Look through the data below for the line with "M601,56l13,28 -11,5 6,11" and the line with "M535,1640l77,33 -11,26 -77,-34z", then output those two and all lines in between, exactly as written.
========================================
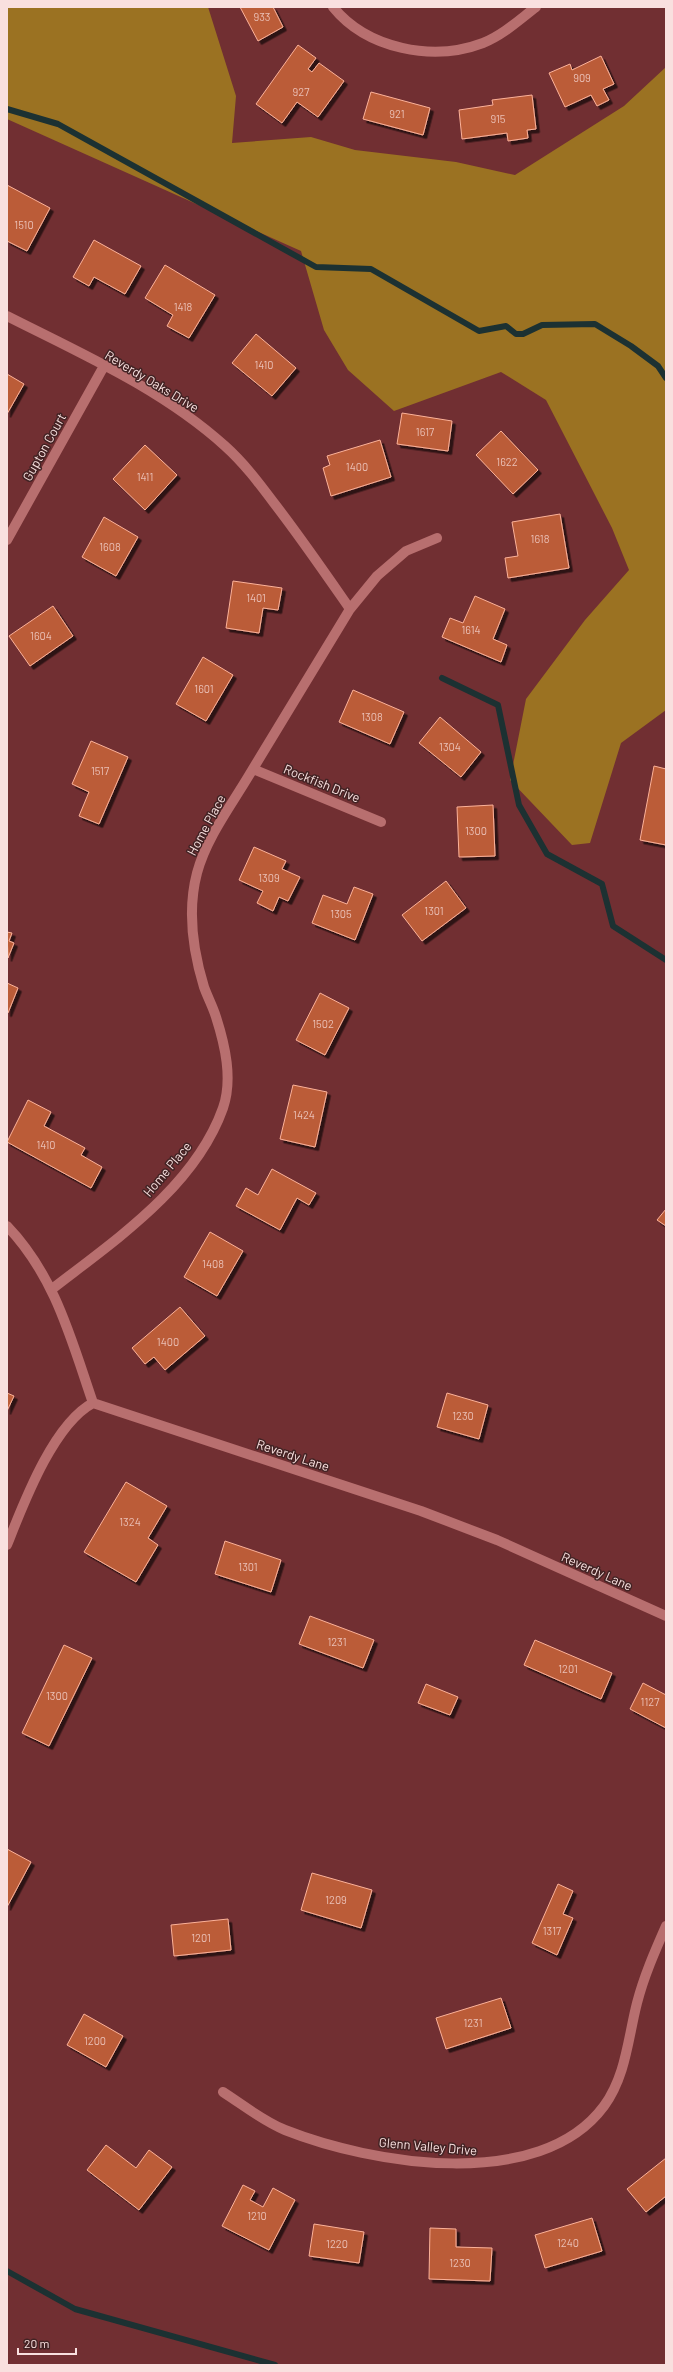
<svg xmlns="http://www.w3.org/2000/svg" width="673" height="2372" font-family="Barlow,sans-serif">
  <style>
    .forest { fill: #9b7222 }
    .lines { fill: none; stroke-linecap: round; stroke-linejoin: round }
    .stream { stroke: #1c3132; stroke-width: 6 }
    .building { fill: #bb5b38; stroke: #fcb299; filter: url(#shadow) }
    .minor { stroke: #b86f6f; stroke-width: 10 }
    .labels { text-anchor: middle; stroke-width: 3; stroke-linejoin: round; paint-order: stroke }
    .number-label { font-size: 11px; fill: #eabfb5 }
    .street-label { font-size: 13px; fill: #f9e0df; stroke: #422324 }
  </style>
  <defs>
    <filter id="shadow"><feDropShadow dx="3.5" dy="3.5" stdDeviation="0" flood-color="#0009"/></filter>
  </defs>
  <rect width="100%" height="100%" fill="#712f32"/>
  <path class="forest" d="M7,7h201l28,89 -4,47 79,-6 44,13 101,12 59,13 109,-69 42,-39v643l-45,33 -31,100 -18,2 -62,-65 16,-81 59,-79 44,-50 -17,-42 -66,-128 -45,-28 -107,39 -46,-41 -24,-40 -23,-79 -294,-132z"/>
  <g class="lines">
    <path class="stream" d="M7,109l51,15 258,143 55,2 108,62 27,-5 10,8h7l19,-9 53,-1 36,22 27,20 8,12
      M442,678l56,27 21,100 28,49 55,30 11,42 53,34
      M7,2271l68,38 200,56"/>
  </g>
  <path class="building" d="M240,7h33l10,20 -25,14z
    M298,45l18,13 -8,11 4,3 7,-9 25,18 -26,36 -21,-15 -15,21 -26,-19z
    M601,56l13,28 -11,5 6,11 -12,6 -6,-11 -26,12 -16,-34 21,-9 2,6z
    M371,92l59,16 -7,27 -60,-16z
    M532,95l4,34 -9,1 1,8 -20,3 -1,-8 -45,6 -3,-29 34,-5 -1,-5z
    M7,185l43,23 -23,43 -20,-10z
    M94,240l47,26 -16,28 -31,-17 -5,9 -16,-9z
    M165,265l50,30 -26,43 -22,-12 6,-11 -28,-17z
    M256,334l40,34 -24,28 -40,-33z
    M7,374l17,10 -17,30z
    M402,413l50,8 -4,30 -51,-7z
    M501,431l37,39 -25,24 -37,-39z
    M380,440l11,37 -60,19 -8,-28 7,-3 -3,-9z
    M145,445l32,30 -32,35 -32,-31z
    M560,514l9,54 -61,10 -3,-20 13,-2 -6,-34z
    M104,517l34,20 -22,39 -34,-19z
    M233,581l49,7 -4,22 -15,-2 -4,25 -33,-5z
    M475,596l30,13 -12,30 14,6 -6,17 -59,-25 8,-19 13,5z
    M53,606l20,30 -43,30 -21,-30z
    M203,657l30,18 -27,46 -30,-17z
    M353,690l51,22 -14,32 -51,-22z
    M440,717l41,35 -20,25 -42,-34z
    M91,741l37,16 -29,67 -20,-8 10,-24 -17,-8z
    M654,766l12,3v76l-26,-5z
    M493,805l2,51 -36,1 -2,-50z
    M254,847l32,14 -4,8 18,8 -12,24 -9,-4 -6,14 -16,-8 6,-12 -24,-11z
    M446,881l20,27 -44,33 -20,-26z
    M354,887l19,7 -18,46 -43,-17 11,-28 24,9z
    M7,932l5,1 -3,8 5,2 -6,15z
    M7,983l11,5 -10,25h-1z
    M320,993l29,15 -24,47 -29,-15z
    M293,1085l34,7 -12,55 -35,-8z
    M28,1100l23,12 -7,14 41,22 -4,7 21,12 -11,21 -84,-46z
    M272,1169l44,24 -7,12 -12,-7 -17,32 -44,-24 10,-18 12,7z
    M666,1209v17l-9,-6z
    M210,1232l33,19 -26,45 -33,-19z
    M180,1307l25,29 -40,34 -11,-13 -9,7 -13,-16z
    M7,1393l7,3 -7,15z
    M447,1393l41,12 -9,34 -42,-12z
    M126,1482l41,24 -19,32 10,7 -22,37 -52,-30z
    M225,1541l56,19 -10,32 -56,-18z
    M310,1616l64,24 -11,28 -64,-24z
    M535,1640l77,33 -11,26 -77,-34z
    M64,1645l28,13 -43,88 -27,-13z
    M643,1683l23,12v33l-36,-19z
    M426,1684l32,13 -8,18 -32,-12z
    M7,1849l24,13 -24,45z
    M312,1873l60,17 -11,38 -60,-18z
    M558,1884l15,7 -10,23 10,4 -16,37 -25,-12z
    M228,1919l3,31 -57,6 -3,-31z
    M501,1998l10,30 -65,21 -10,-31z
    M84,2014l39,22 -17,31 -39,-22z
    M106,2145l30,23 13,-18 23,17 -33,43 -52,-40z
    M666,2158v38l-20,16 -19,-23z
    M243,2185l12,6 -5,9 13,7 10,-19 22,12 -26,50 -47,-24z
    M592,2218l10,33 -57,17 -10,-33z
    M314,2224l50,8 -5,31 -50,-7z
    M430,2228l26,1v18l36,1 -2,33 -61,-2z"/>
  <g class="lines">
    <path class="minor" d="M333,7c34,42 100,55 150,36 20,-8 36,-23 53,-36
      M7,316c75,38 155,73 218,130 19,17 34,37 49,57 27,35 51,70 76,106
      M7,540l97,-174
      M253,769l128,53
      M7,1226c48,50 64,113 86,177l328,108 76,29 169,76
      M52,1289c63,-49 143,-102 171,-181 10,-29 2,-63 -7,-91 -3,-10 -8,-19 -12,-30 -11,-36 -17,-76 -7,-114 9,-34 33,-66 51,-96 34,-56 68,-112 102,-168l27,-33 29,-25 31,-13
      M7,1545c16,-40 46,-121 86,-142
      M223,2092c20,13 40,29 62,38 86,34 255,63 319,-24 22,-30 24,-68 33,-103 7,-27 18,-52 29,-77"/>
  </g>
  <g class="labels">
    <g class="number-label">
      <text x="262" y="21">933</text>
      <text x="582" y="82">909</text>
      <text x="301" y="96">927</text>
      <text x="397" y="118">921</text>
      <text x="498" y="123">915</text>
      <text x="24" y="229">1510</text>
      <text x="183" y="311">1418</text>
      <text x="264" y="369">1410</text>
      <text x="425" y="436">1617</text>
      <text x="507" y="466">1622</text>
      <text x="357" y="471">1400</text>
      <text x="145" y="481">1411</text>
      <text x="540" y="543">1618</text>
      <text x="110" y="551">1608</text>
      <text x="256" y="602">1401</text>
      <text x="471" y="634">1614</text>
      <text x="41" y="640">1604</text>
      <text x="204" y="693">1601</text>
      <text x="372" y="721">1308</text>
      <text x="450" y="751">1304</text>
      <text x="100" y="775">1517</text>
      <text x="476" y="835">1300</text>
      <text x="269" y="882">1309</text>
      <text x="434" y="915">1301</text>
      <text x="341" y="918">1305</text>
      <text x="323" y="1028">1502</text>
      <text x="304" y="1119">1424</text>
      <text x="46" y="1149">1410</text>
      <text x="213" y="1268">1408</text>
      <text x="168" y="1346">1400</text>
      <text x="463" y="1420">1230</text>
      <text x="130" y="1526">1324</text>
      <text x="248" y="1571">1301</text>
      <text x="337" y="1646">1231</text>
      <text x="568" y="1673">1201</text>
      <text x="57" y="1700">1300</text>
      <text x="650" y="1706">1127</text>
      <text x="336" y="1904">1209</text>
      <text x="552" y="1935">1317</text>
      <text x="201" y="1942">1201</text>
      <text x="473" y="2027">1231</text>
      <text x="95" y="2045">1200</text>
      <text x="257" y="2220">1210</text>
      <text x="568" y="2247">1240</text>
      <text x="337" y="2248">1220</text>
      <text x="460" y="2267">1230</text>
    </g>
    <g class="street-label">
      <text transform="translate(152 381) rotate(31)" y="5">Reverdy Oaks Drive</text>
      <text transform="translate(44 447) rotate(-61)" y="5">Gupton Court</text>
      <text transform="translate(322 783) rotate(22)" y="5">Rockfish Drive</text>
      <text transform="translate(206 825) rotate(-62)" y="5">Home Place</text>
      <text transform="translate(167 1169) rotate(-50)" y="5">Home Place</text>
      <text transform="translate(293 1455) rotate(18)" y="5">Reverdy Lane</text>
      <text transform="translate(597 1571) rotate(24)" y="5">Reverdy Lane</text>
      <text transform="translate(428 2146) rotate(5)" y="5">Glenn Valley Drive</text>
    </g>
  </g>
  <rect width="673" height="2372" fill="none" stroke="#f9e0df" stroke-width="16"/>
  <path d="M18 2348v6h58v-6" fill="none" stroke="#f9e0df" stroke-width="2"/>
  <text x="24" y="2348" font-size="12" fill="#f9e0df" stroke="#422324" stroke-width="3" paint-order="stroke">20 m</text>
</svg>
========================================
## Completed task
    M601,56l13,28 -11,5 6,11 -12,6 -6,-11 -26,12 -16,-34 21,-9 2,6z
    M371,92l59,16 -7,27 -60,-16z
    M532,95l4,34 -9,1 1,8 -20,3 -1,-8 -45,6 -3,-29 34,-5 -1,-5z
    M7,185l43,23 -23,43 -20,-10z
    M94,240l47,26 -16,28 -31,-17 -5,9 -16,-9z
    M165,265l50,30 -26,43 -22,-12 6,-11 -28,-17z
    M256,334l40,34 -24,28 -40,-33z
    M7,374l17,10 -17,30z
    M402,413l50,8 -4,30 -51,-7z
    M501,431l37,39 -25,24 -37,-39z
    M380,440l11,37 -60,19 -8,-28 7,-3 -3,-9z
    M145,445l32,30 -32,35 -32,-31z
    M560,514l9,54 -61,10 -3,-20 13,-2 -6,-34z
    M104,517l34,20 -22,39 -34,-19z
    M233,581l49,7 -4,22 -15,-2 -4,25 -33,-5z
    M475,596l30,13 -12,30 14,6 -6,17 -59,-25 8,-19 13,5z
    M53,606l20,30 -43,30 -21,-30z
    M203,657l30,18 -27,46 -30,-17z
    M353,690l51,22 -14,32 -51,-22z
    M440,717l41,35 -20,25 -42,-34z
    M91,741l37,16 -29,67 -20,-8 10,-24 -17,-8z
    M654,766l12,3v76l-26,-5z
    M493,805l2,51 -36,1 -2,-50z
    M254,847l32,14 -4,8 18,8 -12,24 -9,-4 -6,14 -16,-8 6,-12 -24,-11z
    M446,881l20,27 -44,33 -20,-26z
    M354,887l19,7 -18,46 -43,-17 11,-28 24,9z
    M7,932l5,1 -3,8 5,2 -6,15z
    M7,983l11,5 -10,25h-1z
    M320,993l29,15 -24,47 -29,-15z
    M293,1085l34,7 -12,55 -35,-8z
    M28,1100l23,12 -7,14 41,22 -4,7 21,12 -11,21 -84,-46z
    M272,1169l44,24 -7,12 -12,-7 -17,32 -44,-24 10,-18 12,7z
    M666,1209v17l-9,-6z
    M210,1232l33,19 -26,45 -33,-19z
    M180,1307l25,29 -40,34 -11,-13 -9,7 -13,-16z
    M7,1393l7,3 -7,15z
    M447,1393l41,12 -9,34 -42,-12z
    M126,1482l41,24 -19,32 10,7 -22,37 -52,-30z
    M225,1541l56,19 -10,32 -56,-18z
    M310,1616l64,24 -11,28 -64,-24z
    M535,1640l77,33 -11,26 -77,-34z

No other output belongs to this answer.